News / Europe

Czech Left Heads for Election Win

A leader of ANO 2011 movement Andrej Babis (C) hands out donuts during an election campaign rally at a subway station in Prague, Oct. 23, 2013.
A leader of ANO 2011 movement Andrej Babis (C) hands out donuts during an election campaign rally at a subway station in Prague, Oct. 23, 2013.
The Czech Republic looks sure to swing left in this weekend's early election when voters punish center-right parties for spending cuts and graft scandals that have marred their nearly seven-year rule.
Opinion polls show the Social Democrats, led by ex-finance minister Bohuslav Sobotka, emerging as the largest party with about 26 percent but they will need a coalition partner.
New anti-establishment parties tapping into Czechs' frustration with sleaze are also expected to score well and this may complicate the coalition talks.
The central European country of 10.5 million people has started to emerge slowly from six quarters of recession but the outlook for economic growth remains weak as households are reluctant to spend.

** Directive A **
Copy the part of the Czech election news item that opens with the words containing "Czech Left Heads" and closes with "a coalition partner.", replacing "donuts" with "pastries".
** Directive B **
According to the Czech election news item, what share of the vote do opinion polls give the Social Democrats?

** Material supplied **

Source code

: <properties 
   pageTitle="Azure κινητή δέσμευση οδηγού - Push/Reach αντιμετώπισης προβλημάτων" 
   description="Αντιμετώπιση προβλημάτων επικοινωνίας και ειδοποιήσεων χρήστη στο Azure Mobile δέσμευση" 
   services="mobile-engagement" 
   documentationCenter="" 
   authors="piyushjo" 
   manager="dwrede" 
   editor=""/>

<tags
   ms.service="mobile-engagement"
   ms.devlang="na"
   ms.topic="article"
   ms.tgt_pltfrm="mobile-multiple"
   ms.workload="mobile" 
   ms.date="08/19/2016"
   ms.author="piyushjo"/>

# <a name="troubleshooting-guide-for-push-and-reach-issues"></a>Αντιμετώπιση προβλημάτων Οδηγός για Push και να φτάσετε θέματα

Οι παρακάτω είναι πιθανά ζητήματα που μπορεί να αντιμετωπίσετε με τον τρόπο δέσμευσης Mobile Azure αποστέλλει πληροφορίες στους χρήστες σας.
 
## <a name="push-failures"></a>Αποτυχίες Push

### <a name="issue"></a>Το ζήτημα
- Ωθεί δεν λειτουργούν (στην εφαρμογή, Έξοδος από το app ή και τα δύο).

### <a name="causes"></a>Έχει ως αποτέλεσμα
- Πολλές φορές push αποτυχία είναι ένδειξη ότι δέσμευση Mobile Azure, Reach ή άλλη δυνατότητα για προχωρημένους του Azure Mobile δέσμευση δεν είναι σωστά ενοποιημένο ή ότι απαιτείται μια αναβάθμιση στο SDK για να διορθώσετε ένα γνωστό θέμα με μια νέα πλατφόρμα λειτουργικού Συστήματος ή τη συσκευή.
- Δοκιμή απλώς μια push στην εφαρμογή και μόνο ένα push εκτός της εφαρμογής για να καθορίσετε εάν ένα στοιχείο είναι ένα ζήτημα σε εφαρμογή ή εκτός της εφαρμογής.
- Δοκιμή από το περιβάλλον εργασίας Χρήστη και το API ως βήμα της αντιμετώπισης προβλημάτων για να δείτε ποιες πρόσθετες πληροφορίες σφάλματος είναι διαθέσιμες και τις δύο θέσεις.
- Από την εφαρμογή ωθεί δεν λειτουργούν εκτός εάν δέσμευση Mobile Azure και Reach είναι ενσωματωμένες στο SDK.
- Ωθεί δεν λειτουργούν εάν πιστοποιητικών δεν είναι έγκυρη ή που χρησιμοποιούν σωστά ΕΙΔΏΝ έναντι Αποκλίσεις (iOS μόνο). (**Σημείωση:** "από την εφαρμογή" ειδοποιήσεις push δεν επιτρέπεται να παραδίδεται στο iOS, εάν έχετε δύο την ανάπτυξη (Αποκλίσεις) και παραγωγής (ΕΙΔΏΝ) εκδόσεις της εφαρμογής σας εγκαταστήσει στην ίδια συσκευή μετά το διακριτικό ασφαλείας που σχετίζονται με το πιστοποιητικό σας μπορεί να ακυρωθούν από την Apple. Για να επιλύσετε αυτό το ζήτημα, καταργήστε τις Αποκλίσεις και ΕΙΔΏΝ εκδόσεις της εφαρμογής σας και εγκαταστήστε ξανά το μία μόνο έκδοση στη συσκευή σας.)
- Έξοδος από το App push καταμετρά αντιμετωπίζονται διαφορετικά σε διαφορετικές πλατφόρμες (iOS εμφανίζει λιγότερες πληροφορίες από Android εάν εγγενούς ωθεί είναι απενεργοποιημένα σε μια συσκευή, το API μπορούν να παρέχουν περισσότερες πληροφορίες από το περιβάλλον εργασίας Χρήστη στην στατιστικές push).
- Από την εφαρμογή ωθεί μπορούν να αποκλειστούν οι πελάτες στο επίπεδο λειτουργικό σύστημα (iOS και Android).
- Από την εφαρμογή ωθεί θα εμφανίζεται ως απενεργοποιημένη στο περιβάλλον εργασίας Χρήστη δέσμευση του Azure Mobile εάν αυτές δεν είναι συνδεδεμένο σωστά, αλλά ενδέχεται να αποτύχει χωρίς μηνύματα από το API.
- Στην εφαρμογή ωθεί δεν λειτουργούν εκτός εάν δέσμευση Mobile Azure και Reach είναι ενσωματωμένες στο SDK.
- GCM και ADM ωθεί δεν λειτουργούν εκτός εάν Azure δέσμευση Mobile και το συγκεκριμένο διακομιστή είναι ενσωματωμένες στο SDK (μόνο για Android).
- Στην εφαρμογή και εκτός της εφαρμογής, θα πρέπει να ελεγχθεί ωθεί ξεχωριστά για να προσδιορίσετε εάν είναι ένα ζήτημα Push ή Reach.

** Exercise answer A **
Czech Left Heads for Election Win

A leader of ANO 2011 movement Andrej Babis (C) hands out pastries during an election campaign rally at a subway station in Prague, Oct. 23, 2013.
A leader of ANO 2011 movement Andrej Babis (C) hands out pastries during an election campaign rally at a subway station in Prague, Oct. 23, 2013.
The Czech Republic looks sure to swing left in this weekend's early election when voters punish center-right parties for spending cuts and graft scandals that have marred their nearly seven-year rule.
Opinion polls show the Social Democrats, led by ex-finance minister Bohuslav Sobotka, emerging as the largest party with about 26 percent but they will need a coalition partner.

** Exercise answer B **
About 26 percent.